À Bichkek, capitale du Kirghizistan, devant l'église Saint-Michel ©Guillaume et Charles Sauvage À Bichkek, capitale du Kirghizistan, devant l'église Saint-Michel ©Guillaume et Charles Sauvage

 


RCF est partenaire du prix Pauline-Jaricot, organisé par les Œuvres pontificales missionnaires

Le lundi 9 janvier, fête de la bienheureuse Pauline Jaricot, les Œuvres pontificales missionnaires (OPM) sont heureuses de vous présenter les vainqueurs du premier concours du reportage missionnaire ! Le prix Pauline-Jaricot félicite les reportages dont le but est de témoigner de la vitalité de l’Église dans le monde. Il a pour objectif d’encourager les jeunes à découvrir et donner des nouvelles de la mission.

> Découvrir le prix Pauline-Jaricot


 

Découvrir les "jeunes pousses"

 

"Notre maison est leur maison." Depuis son couvent du sud du Kazakhstan, Sœur Irène raconte la façon dont elle vit le dialogue interreligieux. Là-bas, 90% des enfants viennent de familles musulmanes. La cohabitation avec la communauté de sœurs est harmonieuse : "Tout le monde sait ici que l’église est ouverte, on vit comme une grande communauté sans crainte de l’autre." Si les trois pays visités par les apprentis reporters garantissent la liberté de culte, les catholiques y sont largement minoritaires. Sur 35 millions d’habitants, l’Ouzbékistan compte 500 catholiques.

 

"Ils sont peu nombreux, mais ils méritent que leur voix porte." La paroisse du père Stanislas compte 20 fidèles.
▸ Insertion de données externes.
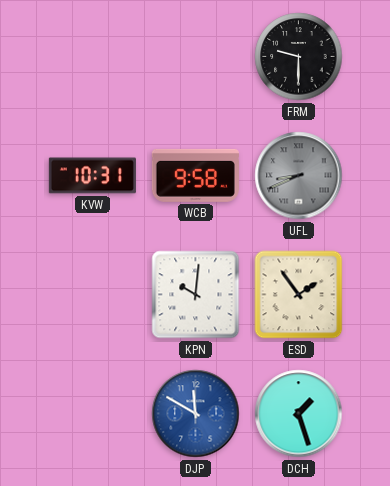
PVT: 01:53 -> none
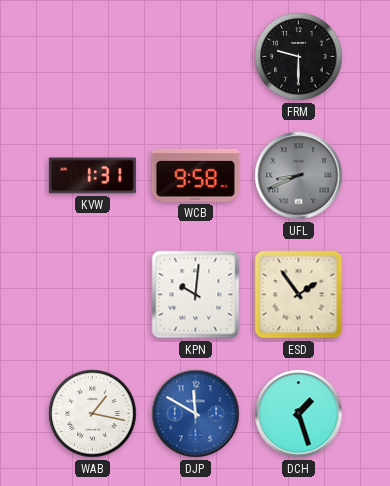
KVW: 10:31 -> 1:31
WAB: none -> 1:17
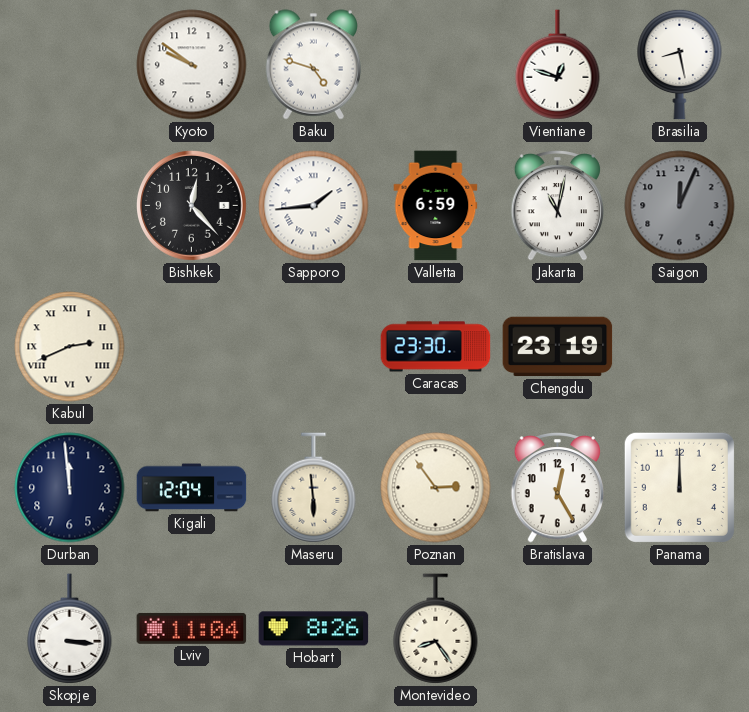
Il vit en Ouzbékistan depuis 22 ans, et constate que sa communauté ne grandit pas : "les gens d’origine européenne quittent le pays, aspirant à une vie meilleure". Au moins, les paroissiens se connaissent et vivent comme une famille. Après un grand voyage à travers les communautés catholiques du Kirghizistan, de l’Ouzbékistan et du Kazakhstan, Guillaume et Charles estiment que l'image de "jeunes pousses" utilisée par le pape François pour parler de ces communautés est pertinence.

 

Appelées à s'épanouir, ces communautés cultivent une foi vivante. Les nombreux échanges avec ces "catholiques du bout du monde" ont montré à Charles et Guillaume Sauvage la diversité des visages de l’Église. À la sortie de la messe, deux étudiants pakistanais vantent la liberté propre à ces pays : "Ici je peux faire grandir ma foi comme je veux."

 

Une Église aux multiples défis

 

"On ne peut pas évangéliser", explique une religieuse présente en Asie centrale. Malgré la liberté de culte, l’évangélisation reste interdite. Il s’agit donc d’œuvrer au sein de sa communauté, en faisant appel à différents outils. Ce peut être des maisons d’accueil pour les jeunes, des cours d’anglais ou des camps de vacances. Le tout dans le strict respect de l’autre et de son intégrité. Le Père Ladislav, dans le village du Kazakhstan, donne des cours de guitare et a monté un petit groupe de rock. La Sœur Zipora souligne la nécessité d’être présent dans les périphéries. Ce sont des outils qui permettent de communiquer autrement, la langue étant compliquée à maîtriser.

 

Là-bas comme ailleurs, la foi se transmet de génération en génération. La majorité des fidèles sont jeunes, ce qui contribue à créer une communauté dynamique. Par le passé, c'était le régime communiste qui faisait l'éducation des jeunes dans ces régions. "Les parents ne sont pas habitués à éduquer leurs enfants." Les clercs présents sur place proposent donc leur aide. L'idée est ainsi de créer de nouvelles générations de chrétiens pour le futur de l’église locale. Ces défis, les missionnaires les vivent comme une grâce. Ils se disent comblés au service de ces populations : "On fait de notre mieux, on reçoit l'amour de Dieu de leur part", rapporte une religieuse.